In unserer Stadt entstehen neue Schulen. Unsere Kinder und spätere Erwachsene erhalten über Name ihrer Schule Angebote zur Identifizierung. Um solche Namen an solchen Plätzen sollten wir uns mehr kümmern und die Schulkonferenzen dazu ermuntern. In diesem Zusammenhang habe ich auf einer Facebook Seite einer Gruppe der Kulturhauptstadtbewerbung Ihre Methode der Spurensuche angeregt. Ich werde sie in meinen nächsten Rundgang mit Schülern mit verwenden.
Spurensuche und Bewahrung von Erinnerungserbe scheinen in Sachsen eine schwierige und eigentlich strittige Angelegenheit zu sein.
Anlass meiner eigenen Spurensuche „Was Straßen uns erzählen“ waren über 14 Jahre Nachforschungen zu einem jüdischen Verwandten, einem Theresienstadt Überlebenden. Über eine Antwort würde ich mich freuen.
Annalena B.
14. Mai 2021 - 10:11Lieber Peter Blechschmidt,
vielen Dank für Ihren Kommentar, der überhaupt nicht spät ist, sondern zeigt, dass das Thema aktuell bleibt. Ihren verlinkten Artikel zur Diskussion um den Arthur-Weiner-Platz konnte ich leider nicht öffnen, da kam mir eine Pawall dazwischen. Aber den Rundgang „Was Straßen uns erzählen“ und Ihr Projekt der Erinnerungsbänke konnte ich finden. Falls Sie dazu Materialien haben, wäre es möglich, diese online einzusehen oder zugeschickt zu bekommen? Der Projektstand und -verlauf würden mich sehr interessieren.

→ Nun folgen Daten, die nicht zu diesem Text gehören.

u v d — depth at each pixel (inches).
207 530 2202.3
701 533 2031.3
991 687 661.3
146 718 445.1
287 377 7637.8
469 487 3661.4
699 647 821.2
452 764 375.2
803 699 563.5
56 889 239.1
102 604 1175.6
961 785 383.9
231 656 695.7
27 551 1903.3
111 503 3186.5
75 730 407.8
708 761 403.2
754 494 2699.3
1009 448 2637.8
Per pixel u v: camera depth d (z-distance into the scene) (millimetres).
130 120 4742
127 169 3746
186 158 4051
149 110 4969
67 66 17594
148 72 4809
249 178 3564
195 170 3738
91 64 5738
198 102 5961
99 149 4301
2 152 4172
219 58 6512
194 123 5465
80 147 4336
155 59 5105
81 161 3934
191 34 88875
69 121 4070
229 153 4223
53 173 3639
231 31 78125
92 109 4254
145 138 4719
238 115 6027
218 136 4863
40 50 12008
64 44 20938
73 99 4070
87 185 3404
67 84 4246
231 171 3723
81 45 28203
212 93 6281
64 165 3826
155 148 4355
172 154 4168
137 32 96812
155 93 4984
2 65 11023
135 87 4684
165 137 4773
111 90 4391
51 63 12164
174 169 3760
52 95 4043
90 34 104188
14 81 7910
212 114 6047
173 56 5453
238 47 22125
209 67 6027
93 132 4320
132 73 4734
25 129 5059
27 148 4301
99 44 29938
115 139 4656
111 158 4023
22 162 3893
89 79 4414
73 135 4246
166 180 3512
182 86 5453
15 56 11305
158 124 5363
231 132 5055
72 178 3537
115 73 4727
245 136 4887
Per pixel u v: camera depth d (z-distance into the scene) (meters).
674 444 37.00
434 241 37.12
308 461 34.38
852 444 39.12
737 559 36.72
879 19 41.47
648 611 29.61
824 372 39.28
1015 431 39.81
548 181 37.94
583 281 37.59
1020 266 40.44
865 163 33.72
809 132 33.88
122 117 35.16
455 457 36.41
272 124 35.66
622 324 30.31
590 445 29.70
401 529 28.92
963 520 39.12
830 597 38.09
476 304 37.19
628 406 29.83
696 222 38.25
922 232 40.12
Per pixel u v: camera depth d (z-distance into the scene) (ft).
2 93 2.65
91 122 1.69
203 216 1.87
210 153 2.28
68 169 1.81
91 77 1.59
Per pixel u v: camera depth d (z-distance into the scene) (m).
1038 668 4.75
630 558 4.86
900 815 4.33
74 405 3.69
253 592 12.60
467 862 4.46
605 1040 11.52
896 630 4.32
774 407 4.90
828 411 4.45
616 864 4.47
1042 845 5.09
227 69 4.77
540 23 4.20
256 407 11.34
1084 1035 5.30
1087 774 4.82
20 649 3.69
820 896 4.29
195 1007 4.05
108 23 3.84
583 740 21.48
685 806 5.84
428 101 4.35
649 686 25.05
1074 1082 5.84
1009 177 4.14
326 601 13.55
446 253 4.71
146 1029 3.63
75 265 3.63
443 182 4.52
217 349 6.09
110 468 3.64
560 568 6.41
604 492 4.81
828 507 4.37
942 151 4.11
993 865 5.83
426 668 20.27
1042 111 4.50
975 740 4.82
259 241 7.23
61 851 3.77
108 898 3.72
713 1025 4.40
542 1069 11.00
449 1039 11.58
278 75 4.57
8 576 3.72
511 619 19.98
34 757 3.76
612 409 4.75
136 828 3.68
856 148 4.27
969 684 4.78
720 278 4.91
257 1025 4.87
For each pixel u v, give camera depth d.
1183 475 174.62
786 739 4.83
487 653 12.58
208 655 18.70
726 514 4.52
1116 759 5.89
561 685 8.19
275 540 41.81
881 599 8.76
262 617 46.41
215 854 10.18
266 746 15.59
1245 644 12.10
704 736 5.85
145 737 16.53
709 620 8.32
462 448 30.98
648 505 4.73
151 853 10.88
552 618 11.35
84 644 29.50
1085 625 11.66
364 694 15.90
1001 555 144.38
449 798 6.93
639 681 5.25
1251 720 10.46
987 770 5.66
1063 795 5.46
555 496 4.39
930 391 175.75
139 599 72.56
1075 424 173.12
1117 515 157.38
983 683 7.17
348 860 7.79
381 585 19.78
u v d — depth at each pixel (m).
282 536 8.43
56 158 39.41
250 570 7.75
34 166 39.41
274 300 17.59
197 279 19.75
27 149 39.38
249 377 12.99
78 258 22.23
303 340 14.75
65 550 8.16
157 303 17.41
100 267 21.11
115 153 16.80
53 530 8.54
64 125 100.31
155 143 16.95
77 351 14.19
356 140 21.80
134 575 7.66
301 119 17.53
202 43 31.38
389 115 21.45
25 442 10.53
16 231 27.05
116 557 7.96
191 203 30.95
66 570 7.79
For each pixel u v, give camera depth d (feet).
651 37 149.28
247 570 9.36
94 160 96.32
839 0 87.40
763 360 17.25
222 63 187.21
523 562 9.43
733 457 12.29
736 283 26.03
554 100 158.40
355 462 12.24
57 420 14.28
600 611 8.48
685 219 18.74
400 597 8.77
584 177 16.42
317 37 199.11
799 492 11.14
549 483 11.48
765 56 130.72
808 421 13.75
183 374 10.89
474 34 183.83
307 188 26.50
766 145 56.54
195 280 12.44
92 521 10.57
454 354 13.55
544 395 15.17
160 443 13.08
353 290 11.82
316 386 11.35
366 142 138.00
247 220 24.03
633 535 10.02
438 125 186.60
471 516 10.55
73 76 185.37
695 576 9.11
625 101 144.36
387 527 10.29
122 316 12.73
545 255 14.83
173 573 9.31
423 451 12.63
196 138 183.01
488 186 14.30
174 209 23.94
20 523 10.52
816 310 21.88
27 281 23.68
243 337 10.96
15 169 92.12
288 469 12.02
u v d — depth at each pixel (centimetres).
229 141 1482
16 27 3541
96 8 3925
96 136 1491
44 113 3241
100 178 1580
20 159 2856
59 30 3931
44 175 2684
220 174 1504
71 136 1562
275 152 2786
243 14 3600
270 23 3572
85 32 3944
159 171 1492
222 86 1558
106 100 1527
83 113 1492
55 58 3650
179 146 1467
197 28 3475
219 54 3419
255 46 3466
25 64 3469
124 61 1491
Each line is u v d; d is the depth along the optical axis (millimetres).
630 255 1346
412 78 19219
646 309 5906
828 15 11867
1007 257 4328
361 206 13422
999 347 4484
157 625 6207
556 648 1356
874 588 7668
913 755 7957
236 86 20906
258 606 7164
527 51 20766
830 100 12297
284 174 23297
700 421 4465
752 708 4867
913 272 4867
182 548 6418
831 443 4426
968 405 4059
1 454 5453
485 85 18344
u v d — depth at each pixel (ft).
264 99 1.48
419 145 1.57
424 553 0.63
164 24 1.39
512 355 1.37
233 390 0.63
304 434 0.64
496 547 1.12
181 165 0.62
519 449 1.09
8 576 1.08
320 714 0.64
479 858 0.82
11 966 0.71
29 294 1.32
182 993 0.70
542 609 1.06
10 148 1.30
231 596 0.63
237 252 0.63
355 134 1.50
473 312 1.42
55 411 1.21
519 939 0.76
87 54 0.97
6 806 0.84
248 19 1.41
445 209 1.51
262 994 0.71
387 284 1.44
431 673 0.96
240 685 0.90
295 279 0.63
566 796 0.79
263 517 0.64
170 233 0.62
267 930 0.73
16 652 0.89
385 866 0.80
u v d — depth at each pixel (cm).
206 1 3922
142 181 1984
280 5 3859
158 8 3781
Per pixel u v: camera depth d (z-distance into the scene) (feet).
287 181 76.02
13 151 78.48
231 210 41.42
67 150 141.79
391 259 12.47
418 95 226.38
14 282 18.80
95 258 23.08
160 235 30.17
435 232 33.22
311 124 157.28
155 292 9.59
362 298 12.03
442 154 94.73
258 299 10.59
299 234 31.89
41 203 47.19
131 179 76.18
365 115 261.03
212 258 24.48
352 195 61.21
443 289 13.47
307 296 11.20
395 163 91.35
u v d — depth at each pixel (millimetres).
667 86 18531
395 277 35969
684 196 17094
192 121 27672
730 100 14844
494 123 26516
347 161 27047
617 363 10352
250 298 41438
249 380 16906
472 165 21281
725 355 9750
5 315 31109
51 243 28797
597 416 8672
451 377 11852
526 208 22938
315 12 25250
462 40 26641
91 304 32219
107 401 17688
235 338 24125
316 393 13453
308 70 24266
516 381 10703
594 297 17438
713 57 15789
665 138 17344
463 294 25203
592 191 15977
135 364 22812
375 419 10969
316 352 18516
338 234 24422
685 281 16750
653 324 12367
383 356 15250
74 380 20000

Spurensuche und Bewahrung von Erinnerungserbe sind auf jeden Fall eine strittige Angelegenheit, da haben Sie Recht! Insbesondere, weil/wenn ihnen ein demokratischer Prozess zugrunde liegt. Um Erinnerungskultur offen und inklusiv zu gestalten, müssen möglichst viele Menschen und Meinungen in die Gestaltung einbezogen werden, was Zeit, Geduld – und manchmal auch Nerven – kostet, aber sich lohnt. Daher freut es mich zu lesen, dass Sie Schulklassen durch die Methode Spurensuche miteinbeziehen wollen; ich wünsche gutes Gelingen und wäre gespannt zu hören, was Sie für Erfahrungen machen. (Ich vermute, dass Sie aufgrund ihrer jahrelangen Erfahrung keine Unterstützung bei Ihrem Vorhaben brauchen, aber falls doch, melden Sie sich gerne bei uns.)
Zuletzt noch mein Danke dafür, dass Sie auch Ihren persönlichen Zugang zur Spurensuche geteilt haben. Vielen Dank für Ihren Beitrag!